No rendering in the draw/paint loop

Mapsui strives for optimal performance, so in the rendering loop, the objects should be ready to be painted to the canvas directly without any need for preparation. This is currently (4.1.0) not the case. For instance, in the case of tiles, they are rendered on the first iteration; after that, the cached version is used.
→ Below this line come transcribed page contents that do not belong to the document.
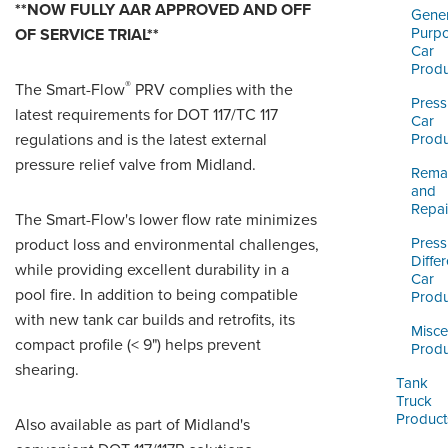
ORDERING & MANAGEMENT
**NOW FULLY AAR APPROVED AND OFF
Gener
TOOL
Purp
OF SERVICE TRIAL**
Car
Produ
®
The Smart-Flow
PRV complies with the
CUSTOMER PORTAL
Press
latest requirements for DOT 117/TC 117
Car
SUPPLIER PORTAL
regulations and is the latest external
Produ
pressure relief valve from Midland.
LOGIN
Reman
and
Repai
The Smart-Flow's lower flow rate minimizes
Press
product loss and environmental challenges,
Differ
while providing excellent durability in a
Car
pool fire. In addition to being compatible
Produ
with new tank car builds and retrofits, its
Misce
compact profile (< 9") helps prevent
Produ
shearing.
Tank
Truck
Product
Also available as part of Midland's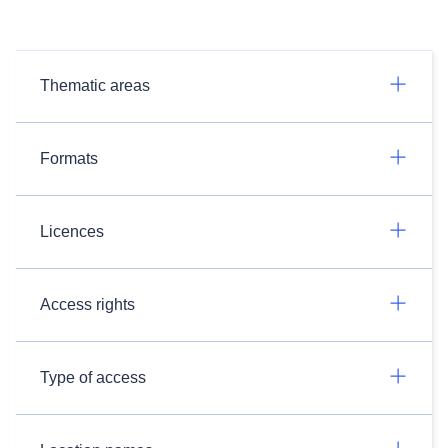
Thematic areas
Formats
Licences
Access rights
Type of access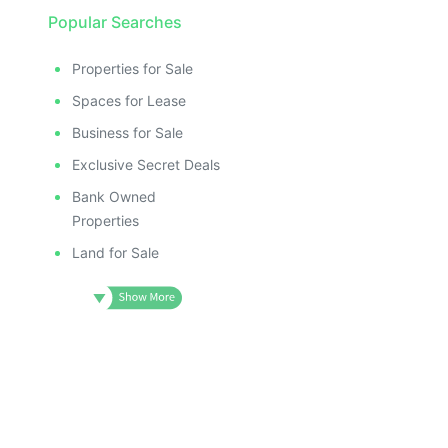
Popular Searches
Properties for Sale
Spaces for Lease
Business for Sale
Exclusive Secret Deals
Bank Owned
Properties
Land for Sale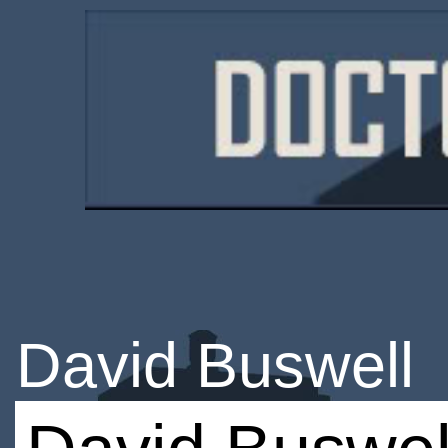
David Buswell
This needs to be improved.

About the terminology

Rendering: Create a platform specific resource.

SKPath path = ToSKPath(feature, style);
Drawing or Painting: Draw the platform specific resource to the canvas.
canvas.DrawPath(path, paint);

Keep the renderer behind and interface

As of v4 Mapsui has only one renderer, SkiaSharp. Although we have only one renderer and have currently no plans to add others we will keep it behind an interface. There are costs to keeping the abstraction but we keep it because a change could happen again, even though it does not seem likely now. In the past we had to switch renderers many times, a list:

  • System.Drawing
  • System.Drawing for PocketPC
  • Silverlight XAML
  • WPF XAML
  • UWP XAML (could later be merged with WPF XAML)
  • iOS native rendering
  • Android native rendering (this is actually internally using skia)
  • OpenTK (this was not mature enough at that point)
  • SkiaSharp

Mapsui should not be limited to a single coordinate system

Mapsui's Map can be in any coordinate system. If you do not specify a coordinate system in the Map and Layers it assumes they are in the same coordinate system (whatever they are). In this case it only transforms these unspecified 'world-coordinates' to 'screen-coordinates' and nothing more. It is also possible to setup a coordinate transformation system using Map.CRS, DataSource.CRS and Map.Transformation. See projections.

Full implementation of the feature matrix

These are some of the feature dimensions:

  • Renderers: WPF and Skia
  • Geometries: Point, LineString, Polygon etc.
  • Operations on Geometries: Distance, Contains.
  • Coordinate projection support
  • Style: fill color, line color, line cap, symbol opacity, symbol scale

If we choose to support a feature each 'cell' of the multi dimensional matrix should be supported. No surprises for the user. At the moment (v4.1.0) there are holes in the matrix on some point (like differences between the various platforms).

Put effort in keeping things simple

Growing complexity is one of the biggest problems in software development. To keep this project maintainable we should put effort in keeping the complexity low. Complexity can be caused by clueless spaghetti code but also by astronaut architectures. Keeping things simple is not easy but hard work. It involves thinking up several solutions to your problem weighing the pros and cons and moving it around and upside down to look for even better (simpler) solutions.

Continuous Refactoring

Mapsui contains some older code. Don't despair. We continuously improve or replace older code. It is a gradual process. We do it step by step. Although the steps are small we have managed to make major changes in the past: from WinForms to WPF, from GDI+ to SL rendering, from .NET Framework to PCL, from PCL to .NET Standard, from WPF rendering to SkiaSharp, from Mapsui geometries to NTS. Taking such steps results in breaking changes. We are aware of this and clearly communicate it with the user. We use semver so breaking changes go in to major version upgrades.